Start of PAGE EXCERPT

Alpha-beta procedure

[TAILLE]

Hi Ed., Bert ... and the others

Are you happy with the alpha-beta procedure?

Of course alpha-beta procedure is far better than minimax procedure but it appears now to me that in a game like draughts, were the tactic is present at almost every move, this procedure may not be the best approach.
Let me take a very simple example by exploring the tree beginning with the initial position of the game.
Let’s suppose that position resulting from the sequence 1.32-28 18-23 2.33-29 is better that the position resulting from the sequence 1.32-28 18-23 2.37-32 12-18.
Where is the problem ?
For a human body the sequence 1.32-28 18-23 2.37-32 12-18 will not be explored because it will be seen immediately that 2…23-29 is certainly a winning move and as a consequence, the move 2.37-32 is very bad.
Now, what could happen with the alpha-beta procedure ?
After 1.32-28 18-23 suppose that the first move explored is 2.33-29 which looks very nice. After having evaluated this variant the alpha-beta procedure will explore the move 2.37-32 taking into account the result of the move 2.33-29. Because we are in the beginning of the process it’s impossible to already know that after 2.37-32 the move 2…23-29 is far better than the move 2…12-18 and it is almost certain that this last move will be first explored.
Because the sequence 1.32-28 18-23 2.37-32 12-18 is, for white, worse than the sequence 1.32-28 18-23 2.33-29 it will be conclude that the move 2.37-32 is not the best move, which is very correct, but it will be marked in the hashtable that the “killing” move after 2.37-32 is 2…12-18 which is a terrible error.
Now, when exploring the tree deeper and deeper, the move 2…23-29 will never be discovered and the alpha-beta will loose more and more time to verify that 1.32-28 18-23 2.33-29 remains always better than 1.32-28 18-23 2.37-32 12-18.

Questions :
Do you think it is really a big lost of time for draughts tree exploration ?
Did you find some change in the alpha-beta procedure to improve its efficiency on this point ?

End of PAGE EXCERPT
Start of INFORMATION SHOWN

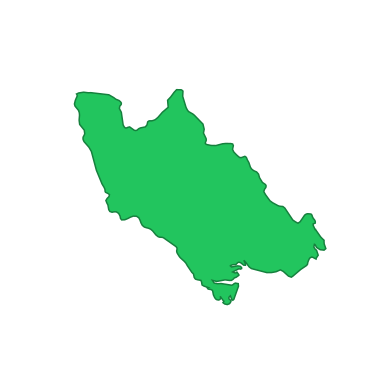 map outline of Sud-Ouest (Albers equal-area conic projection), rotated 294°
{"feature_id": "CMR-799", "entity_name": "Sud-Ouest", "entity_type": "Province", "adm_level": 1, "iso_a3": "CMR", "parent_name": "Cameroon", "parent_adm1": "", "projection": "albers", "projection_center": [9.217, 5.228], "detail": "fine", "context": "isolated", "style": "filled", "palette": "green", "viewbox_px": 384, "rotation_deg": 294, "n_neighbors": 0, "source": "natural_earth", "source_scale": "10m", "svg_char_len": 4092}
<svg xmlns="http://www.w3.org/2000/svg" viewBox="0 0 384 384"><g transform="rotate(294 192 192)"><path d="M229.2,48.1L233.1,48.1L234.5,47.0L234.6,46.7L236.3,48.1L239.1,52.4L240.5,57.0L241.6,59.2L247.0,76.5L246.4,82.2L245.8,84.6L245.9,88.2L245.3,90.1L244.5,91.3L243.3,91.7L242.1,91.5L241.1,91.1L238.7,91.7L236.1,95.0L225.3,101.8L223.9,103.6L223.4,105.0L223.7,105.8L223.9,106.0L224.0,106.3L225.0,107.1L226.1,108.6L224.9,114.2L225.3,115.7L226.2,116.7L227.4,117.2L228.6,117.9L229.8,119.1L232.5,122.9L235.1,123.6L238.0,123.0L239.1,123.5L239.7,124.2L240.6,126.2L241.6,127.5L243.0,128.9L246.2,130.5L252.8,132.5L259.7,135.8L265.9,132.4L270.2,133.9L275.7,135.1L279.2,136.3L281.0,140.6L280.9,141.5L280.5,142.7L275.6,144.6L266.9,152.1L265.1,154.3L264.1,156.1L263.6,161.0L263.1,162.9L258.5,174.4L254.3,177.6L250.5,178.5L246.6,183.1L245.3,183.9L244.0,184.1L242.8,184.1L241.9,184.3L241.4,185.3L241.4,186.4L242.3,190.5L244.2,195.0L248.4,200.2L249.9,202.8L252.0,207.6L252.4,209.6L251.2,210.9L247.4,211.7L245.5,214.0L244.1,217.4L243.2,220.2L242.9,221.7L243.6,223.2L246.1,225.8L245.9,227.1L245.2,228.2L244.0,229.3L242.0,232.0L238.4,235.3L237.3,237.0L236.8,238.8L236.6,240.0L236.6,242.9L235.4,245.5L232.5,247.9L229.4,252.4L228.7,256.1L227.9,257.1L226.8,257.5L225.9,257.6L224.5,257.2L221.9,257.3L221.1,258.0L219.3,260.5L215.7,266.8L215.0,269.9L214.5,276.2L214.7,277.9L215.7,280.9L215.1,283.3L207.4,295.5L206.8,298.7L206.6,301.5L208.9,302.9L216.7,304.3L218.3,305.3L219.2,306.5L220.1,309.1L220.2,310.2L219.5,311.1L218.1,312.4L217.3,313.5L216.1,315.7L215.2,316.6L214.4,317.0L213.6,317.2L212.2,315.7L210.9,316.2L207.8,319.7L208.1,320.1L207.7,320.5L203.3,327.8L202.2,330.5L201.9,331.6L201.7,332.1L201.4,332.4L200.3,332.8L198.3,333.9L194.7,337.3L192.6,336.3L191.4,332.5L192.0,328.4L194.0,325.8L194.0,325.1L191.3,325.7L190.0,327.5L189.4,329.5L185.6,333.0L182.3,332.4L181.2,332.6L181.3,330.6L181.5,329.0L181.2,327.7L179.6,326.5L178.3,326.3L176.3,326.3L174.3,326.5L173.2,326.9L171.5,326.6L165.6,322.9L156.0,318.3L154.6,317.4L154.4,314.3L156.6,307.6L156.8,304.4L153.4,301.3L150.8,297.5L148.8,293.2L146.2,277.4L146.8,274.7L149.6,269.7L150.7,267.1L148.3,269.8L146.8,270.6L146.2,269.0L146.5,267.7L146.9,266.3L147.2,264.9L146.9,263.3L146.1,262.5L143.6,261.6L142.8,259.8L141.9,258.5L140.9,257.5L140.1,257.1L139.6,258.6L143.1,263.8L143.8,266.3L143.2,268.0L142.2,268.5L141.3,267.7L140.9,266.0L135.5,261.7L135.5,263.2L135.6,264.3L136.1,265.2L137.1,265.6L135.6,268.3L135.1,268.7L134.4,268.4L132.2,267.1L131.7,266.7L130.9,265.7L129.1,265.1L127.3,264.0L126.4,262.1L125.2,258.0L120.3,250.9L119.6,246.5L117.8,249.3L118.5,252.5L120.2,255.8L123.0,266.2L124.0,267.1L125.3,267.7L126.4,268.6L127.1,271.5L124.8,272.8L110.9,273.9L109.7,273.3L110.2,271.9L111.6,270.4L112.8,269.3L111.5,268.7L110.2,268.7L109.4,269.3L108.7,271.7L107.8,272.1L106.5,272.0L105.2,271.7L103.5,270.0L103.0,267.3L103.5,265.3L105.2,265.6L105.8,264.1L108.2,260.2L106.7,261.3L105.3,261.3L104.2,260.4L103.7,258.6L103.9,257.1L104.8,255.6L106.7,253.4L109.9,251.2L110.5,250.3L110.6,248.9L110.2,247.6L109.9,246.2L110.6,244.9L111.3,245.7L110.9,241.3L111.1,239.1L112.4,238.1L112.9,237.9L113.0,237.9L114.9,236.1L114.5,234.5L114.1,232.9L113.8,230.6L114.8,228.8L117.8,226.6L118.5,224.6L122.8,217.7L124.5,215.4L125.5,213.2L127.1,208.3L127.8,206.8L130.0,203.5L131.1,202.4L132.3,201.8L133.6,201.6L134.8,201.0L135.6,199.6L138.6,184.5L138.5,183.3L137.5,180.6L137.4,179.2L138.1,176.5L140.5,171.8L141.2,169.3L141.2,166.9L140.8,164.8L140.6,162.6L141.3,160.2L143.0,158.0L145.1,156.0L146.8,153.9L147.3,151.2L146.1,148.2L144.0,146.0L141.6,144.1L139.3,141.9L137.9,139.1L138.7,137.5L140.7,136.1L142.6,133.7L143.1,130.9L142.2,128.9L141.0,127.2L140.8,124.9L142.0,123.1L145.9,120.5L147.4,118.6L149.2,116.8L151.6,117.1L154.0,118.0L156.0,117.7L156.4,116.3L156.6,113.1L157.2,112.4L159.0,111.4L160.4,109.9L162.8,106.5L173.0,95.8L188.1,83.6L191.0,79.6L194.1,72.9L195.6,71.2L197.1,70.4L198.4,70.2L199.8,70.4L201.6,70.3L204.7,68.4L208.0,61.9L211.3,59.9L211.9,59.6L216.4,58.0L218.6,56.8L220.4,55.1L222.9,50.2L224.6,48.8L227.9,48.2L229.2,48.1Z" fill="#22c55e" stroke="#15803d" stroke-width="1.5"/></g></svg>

End of INFORMATION SHOWN

* GIVEN REQUEST:
Print the alpha-beta post from "Where is the" to "alpha-beta procedure ?". Rely on the alpha-beta post alone.

* SOLUTION:
Where is the problem ?
For a human body the sequence 1.32-28 18-23 2.37-32 12-18 will not be explored because it will be seen immediately that 2…23-29 is certainly a winning move and as a consequence, the move 2.37-32 is very bad.
Now, what could happen with the alpha-beta procedure ?